A matrix of transformation would be the following:
An algorithm reports that the Levenshtein distance from Max to Annas is 4.
So here is how I understand it should work: (given that the cost of any action is 1)
M
vs A
-> Replace m
with a
(1 action so far)
A
vs N
-> Replace a
with n
(2 actions so far)
X
vs N
-> Replace x
with n
(3 actions so far)
After this, we just need to be adding the letters that are left a and s, which take 2 more action from us, resulting in 5 total, not 4.
I see that it is going along a simpler path probably, but what is it? Please explain it's algorithms logic of operation.
Thanks.
You reconstructed the wrong path.
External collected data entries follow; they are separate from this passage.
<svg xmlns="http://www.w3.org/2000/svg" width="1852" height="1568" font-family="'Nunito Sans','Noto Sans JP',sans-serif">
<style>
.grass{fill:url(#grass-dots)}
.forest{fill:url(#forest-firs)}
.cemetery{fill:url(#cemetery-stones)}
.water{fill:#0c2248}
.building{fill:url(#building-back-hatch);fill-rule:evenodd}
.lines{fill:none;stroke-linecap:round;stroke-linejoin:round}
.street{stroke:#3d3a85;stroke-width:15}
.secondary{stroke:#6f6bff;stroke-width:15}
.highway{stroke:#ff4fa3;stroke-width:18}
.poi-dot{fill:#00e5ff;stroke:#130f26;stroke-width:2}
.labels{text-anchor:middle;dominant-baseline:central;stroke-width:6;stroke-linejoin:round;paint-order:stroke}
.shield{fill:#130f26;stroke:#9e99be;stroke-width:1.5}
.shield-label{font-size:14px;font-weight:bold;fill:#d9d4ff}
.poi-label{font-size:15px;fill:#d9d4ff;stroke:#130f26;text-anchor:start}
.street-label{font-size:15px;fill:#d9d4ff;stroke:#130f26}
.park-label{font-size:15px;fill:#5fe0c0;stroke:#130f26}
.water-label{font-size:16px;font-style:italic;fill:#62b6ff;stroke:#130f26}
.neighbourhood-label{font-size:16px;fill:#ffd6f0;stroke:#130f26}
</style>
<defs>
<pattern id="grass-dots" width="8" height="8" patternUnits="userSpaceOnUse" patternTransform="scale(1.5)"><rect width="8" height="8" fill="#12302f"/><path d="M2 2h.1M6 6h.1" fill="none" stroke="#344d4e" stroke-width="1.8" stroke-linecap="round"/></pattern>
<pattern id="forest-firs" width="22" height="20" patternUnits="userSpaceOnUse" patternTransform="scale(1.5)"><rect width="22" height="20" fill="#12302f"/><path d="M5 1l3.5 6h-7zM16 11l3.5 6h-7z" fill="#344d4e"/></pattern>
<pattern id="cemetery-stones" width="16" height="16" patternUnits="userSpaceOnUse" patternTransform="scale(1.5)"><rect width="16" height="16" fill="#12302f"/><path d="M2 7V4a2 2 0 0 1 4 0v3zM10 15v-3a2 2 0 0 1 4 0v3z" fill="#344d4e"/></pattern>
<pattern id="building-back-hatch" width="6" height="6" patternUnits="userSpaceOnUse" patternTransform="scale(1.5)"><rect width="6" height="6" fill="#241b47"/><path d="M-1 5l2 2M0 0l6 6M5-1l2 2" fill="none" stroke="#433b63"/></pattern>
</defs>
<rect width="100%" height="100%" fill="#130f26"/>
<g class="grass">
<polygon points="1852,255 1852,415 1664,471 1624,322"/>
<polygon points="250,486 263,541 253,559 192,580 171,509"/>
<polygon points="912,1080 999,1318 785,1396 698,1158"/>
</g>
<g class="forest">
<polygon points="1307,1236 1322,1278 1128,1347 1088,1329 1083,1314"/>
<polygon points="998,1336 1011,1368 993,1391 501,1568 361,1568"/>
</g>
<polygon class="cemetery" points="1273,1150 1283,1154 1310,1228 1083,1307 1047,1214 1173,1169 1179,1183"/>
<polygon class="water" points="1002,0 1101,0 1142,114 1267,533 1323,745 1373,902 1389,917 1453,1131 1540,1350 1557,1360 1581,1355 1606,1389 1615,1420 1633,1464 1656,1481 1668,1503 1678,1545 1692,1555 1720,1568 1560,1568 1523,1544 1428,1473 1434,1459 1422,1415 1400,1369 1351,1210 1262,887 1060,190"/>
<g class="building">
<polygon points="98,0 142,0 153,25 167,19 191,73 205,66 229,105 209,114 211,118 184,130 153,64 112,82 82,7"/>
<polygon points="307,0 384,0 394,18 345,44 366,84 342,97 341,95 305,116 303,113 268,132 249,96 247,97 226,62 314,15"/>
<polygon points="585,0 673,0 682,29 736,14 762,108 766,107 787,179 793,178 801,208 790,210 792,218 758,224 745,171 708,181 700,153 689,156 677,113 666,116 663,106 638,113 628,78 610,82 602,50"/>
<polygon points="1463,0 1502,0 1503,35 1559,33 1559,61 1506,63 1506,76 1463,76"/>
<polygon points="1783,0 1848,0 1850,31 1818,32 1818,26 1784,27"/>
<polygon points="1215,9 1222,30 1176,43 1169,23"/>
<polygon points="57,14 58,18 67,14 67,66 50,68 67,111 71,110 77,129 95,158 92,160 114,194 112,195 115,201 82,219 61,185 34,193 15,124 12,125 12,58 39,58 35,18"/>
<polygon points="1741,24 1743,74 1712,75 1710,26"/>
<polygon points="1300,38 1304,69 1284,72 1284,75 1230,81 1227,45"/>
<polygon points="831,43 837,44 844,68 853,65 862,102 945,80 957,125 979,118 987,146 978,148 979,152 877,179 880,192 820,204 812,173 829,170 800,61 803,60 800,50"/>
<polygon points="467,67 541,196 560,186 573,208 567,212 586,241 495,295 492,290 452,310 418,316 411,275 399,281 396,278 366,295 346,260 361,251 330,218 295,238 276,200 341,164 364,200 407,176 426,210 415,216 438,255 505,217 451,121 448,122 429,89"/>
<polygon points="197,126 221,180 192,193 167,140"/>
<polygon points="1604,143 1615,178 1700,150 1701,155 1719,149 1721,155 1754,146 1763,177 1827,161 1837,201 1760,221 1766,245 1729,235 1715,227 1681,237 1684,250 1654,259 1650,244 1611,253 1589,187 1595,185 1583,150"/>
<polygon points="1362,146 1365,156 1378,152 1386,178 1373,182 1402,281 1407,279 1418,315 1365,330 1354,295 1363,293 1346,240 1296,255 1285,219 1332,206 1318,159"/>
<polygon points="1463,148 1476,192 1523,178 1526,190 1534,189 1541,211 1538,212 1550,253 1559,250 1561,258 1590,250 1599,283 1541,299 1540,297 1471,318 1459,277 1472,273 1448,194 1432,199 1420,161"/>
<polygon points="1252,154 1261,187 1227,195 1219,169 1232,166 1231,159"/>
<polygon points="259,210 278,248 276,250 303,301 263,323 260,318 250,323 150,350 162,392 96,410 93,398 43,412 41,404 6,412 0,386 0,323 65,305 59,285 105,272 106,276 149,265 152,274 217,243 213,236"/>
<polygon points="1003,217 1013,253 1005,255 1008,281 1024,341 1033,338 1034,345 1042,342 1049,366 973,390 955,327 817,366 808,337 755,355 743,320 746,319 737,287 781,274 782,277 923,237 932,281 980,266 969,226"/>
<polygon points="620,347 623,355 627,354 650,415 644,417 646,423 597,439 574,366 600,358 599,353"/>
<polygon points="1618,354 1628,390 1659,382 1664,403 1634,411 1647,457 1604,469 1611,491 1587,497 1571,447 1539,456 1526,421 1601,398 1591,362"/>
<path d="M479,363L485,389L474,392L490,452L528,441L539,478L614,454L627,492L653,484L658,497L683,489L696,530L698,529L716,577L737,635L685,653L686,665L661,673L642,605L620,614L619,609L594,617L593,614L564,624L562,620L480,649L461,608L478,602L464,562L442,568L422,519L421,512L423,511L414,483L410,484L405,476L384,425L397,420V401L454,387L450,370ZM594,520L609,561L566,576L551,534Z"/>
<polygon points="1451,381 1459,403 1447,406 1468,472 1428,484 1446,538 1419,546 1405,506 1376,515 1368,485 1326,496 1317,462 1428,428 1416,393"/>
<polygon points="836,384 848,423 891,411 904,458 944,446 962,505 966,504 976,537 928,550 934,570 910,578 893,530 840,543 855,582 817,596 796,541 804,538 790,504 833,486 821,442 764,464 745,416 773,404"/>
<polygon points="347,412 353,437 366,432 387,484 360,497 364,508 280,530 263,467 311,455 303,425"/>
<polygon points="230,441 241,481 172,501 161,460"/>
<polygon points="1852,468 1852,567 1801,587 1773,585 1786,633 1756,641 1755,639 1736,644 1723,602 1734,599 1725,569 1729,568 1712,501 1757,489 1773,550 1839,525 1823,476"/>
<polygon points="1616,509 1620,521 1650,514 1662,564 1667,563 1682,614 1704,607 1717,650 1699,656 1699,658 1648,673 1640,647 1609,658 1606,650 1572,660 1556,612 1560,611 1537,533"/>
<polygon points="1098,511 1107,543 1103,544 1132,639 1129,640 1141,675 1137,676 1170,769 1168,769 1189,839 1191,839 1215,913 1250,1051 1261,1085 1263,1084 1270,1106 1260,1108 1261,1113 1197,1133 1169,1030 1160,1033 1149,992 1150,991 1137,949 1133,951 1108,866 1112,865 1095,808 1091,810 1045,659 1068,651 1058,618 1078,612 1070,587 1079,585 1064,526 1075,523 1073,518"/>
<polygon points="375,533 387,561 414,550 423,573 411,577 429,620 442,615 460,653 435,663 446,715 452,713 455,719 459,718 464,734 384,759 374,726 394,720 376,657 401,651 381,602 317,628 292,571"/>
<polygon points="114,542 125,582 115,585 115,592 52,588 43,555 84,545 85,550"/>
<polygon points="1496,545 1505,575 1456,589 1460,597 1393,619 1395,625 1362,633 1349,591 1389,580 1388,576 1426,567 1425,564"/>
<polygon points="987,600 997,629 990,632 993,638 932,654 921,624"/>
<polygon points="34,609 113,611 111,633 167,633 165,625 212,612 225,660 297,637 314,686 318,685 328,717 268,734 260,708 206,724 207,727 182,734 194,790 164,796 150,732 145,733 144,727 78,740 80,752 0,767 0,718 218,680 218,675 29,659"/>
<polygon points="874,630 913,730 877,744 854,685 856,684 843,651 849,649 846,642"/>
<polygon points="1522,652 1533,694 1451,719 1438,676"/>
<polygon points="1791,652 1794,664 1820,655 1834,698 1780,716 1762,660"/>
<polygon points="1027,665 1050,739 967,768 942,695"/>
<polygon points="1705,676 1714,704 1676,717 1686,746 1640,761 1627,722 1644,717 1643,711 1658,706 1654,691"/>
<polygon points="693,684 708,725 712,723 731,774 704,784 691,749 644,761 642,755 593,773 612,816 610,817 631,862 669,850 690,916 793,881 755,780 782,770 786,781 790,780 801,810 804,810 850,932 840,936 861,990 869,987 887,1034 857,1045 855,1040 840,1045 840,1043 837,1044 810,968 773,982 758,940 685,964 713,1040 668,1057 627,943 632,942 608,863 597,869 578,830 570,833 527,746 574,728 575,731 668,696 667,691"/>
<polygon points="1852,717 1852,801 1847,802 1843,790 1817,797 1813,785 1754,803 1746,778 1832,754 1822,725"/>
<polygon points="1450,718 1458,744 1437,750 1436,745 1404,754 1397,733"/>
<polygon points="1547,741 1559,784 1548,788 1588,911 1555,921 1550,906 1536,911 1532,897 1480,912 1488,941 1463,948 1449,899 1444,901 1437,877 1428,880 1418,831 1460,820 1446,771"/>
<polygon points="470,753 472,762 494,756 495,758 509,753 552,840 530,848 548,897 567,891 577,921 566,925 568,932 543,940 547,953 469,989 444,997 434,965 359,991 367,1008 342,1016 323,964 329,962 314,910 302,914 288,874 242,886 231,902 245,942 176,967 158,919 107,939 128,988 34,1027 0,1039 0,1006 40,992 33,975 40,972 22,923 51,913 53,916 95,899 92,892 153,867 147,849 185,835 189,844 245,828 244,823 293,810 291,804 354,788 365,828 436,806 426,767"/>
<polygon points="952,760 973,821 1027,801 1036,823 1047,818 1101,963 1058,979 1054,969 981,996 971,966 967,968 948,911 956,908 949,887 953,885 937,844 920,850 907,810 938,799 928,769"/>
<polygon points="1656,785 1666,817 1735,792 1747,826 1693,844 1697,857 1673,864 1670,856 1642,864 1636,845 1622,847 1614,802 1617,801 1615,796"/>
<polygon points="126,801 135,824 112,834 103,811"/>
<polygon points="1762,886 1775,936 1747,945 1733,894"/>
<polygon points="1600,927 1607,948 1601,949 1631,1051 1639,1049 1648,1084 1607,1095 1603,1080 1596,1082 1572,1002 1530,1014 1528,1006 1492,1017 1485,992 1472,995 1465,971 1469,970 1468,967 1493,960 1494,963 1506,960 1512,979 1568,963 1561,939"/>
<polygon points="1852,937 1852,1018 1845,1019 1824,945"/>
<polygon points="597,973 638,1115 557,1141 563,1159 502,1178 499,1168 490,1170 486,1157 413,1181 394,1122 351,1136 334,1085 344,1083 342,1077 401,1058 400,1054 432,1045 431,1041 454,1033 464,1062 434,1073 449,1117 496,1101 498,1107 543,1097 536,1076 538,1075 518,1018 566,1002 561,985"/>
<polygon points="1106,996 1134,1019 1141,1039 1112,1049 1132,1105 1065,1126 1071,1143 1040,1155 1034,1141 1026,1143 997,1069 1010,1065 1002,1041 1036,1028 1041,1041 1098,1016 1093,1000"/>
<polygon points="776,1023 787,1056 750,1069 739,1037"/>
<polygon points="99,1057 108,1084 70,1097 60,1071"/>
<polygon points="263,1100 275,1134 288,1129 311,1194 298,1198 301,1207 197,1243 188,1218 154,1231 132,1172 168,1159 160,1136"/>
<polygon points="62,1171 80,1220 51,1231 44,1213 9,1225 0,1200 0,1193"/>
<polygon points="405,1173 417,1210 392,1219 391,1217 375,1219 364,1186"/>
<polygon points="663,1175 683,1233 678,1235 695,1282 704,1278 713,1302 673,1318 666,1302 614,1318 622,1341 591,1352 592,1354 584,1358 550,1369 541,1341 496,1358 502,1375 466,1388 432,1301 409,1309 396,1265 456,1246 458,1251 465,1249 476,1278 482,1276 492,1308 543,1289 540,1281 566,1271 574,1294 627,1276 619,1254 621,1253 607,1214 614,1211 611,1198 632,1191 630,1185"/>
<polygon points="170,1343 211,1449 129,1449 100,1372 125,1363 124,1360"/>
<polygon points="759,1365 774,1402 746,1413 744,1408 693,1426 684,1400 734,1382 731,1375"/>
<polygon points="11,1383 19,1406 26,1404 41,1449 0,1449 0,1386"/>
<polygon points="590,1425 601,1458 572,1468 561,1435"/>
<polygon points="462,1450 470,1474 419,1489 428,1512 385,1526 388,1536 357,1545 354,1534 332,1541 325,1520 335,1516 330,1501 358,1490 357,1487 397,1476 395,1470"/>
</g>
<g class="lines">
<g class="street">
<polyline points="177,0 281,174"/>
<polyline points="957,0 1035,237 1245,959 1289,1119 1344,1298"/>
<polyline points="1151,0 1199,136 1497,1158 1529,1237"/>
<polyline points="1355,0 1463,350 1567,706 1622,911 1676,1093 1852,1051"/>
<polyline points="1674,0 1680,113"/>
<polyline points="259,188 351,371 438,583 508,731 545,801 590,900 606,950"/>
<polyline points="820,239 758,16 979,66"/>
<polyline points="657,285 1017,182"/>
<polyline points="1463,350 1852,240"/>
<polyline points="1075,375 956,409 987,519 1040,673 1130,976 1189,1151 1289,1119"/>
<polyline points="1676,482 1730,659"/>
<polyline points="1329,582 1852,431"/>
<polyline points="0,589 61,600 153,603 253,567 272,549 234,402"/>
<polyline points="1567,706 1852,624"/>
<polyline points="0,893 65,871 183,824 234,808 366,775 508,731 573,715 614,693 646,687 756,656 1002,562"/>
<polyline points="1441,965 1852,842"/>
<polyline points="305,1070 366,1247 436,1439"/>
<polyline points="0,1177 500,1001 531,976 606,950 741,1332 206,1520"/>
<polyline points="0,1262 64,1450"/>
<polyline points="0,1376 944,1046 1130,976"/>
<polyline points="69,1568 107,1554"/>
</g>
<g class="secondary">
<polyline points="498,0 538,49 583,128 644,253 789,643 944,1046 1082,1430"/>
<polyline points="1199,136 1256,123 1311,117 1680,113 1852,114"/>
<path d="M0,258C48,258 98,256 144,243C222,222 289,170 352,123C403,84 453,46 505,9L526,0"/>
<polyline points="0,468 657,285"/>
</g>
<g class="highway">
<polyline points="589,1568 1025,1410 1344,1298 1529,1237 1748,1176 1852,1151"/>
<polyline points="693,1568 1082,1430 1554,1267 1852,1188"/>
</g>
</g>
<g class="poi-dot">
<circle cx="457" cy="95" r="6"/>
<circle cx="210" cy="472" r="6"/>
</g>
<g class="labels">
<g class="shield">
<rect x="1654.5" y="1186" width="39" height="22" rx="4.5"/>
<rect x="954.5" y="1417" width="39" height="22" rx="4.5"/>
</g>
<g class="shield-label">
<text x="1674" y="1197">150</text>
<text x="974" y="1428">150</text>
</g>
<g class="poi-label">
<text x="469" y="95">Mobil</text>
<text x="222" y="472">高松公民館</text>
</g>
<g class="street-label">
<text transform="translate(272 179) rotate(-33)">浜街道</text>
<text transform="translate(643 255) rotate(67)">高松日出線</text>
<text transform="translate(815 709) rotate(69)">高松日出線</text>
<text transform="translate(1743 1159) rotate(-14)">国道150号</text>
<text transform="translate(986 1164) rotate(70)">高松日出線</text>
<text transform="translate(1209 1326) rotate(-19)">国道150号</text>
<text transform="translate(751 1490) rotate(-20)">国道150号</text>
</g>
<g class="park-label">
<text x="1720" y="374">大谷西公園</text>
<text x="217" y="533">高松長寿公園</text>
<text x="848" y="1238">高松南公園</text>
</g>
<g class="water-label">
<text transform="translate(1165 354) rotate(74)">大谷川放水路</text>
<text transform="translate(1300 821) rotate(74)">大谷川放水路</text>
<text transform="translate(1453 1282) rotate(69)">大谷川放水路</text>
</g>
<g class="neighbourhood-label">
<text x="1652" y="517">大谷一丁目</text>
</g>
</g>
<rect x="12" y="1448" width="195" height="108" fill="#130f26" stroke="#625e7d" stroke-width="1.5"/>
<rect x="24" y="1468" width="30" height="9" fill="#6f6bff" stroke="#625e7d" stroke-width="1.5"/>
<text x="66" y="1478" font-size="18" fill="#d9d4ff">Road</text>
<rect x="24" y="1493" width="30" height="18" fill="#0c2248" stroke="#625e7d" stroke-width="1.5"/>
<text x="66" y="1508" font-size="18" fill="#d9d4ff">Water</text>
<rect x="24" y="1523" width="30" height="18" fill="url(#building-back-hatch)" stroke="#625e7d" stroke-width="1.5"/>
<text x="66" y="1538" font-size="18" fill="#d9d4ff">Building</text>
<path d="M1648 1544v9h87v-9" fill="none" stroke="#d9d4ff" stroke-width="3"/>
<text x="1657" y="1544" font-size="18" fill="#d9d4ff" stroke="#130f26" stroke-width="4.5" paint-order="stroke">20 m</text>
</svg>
It actually replaces 'm' with 'a', inserts 'n', inserts 'n', matches 'a' with 'a', and inserts 's'^H^H^H^H replaces 'x' with 's'. Cost 4.
edit: I'm a little too glib to put it like that. There are several cost-4 paths, but they all involve going from ("m","ann") to ("ma","anna").
edit again: I think the key insight is that not all actions cost the same; matches are free. That's why the cost grid looks like it does: ("ma","anna") costs 3 because you can get there from ("m", "ann"), which costs 3, by spending 0. ("max","annas") costs 4 since you can get there from ("ma","anna"), which costs 3, by spending 1.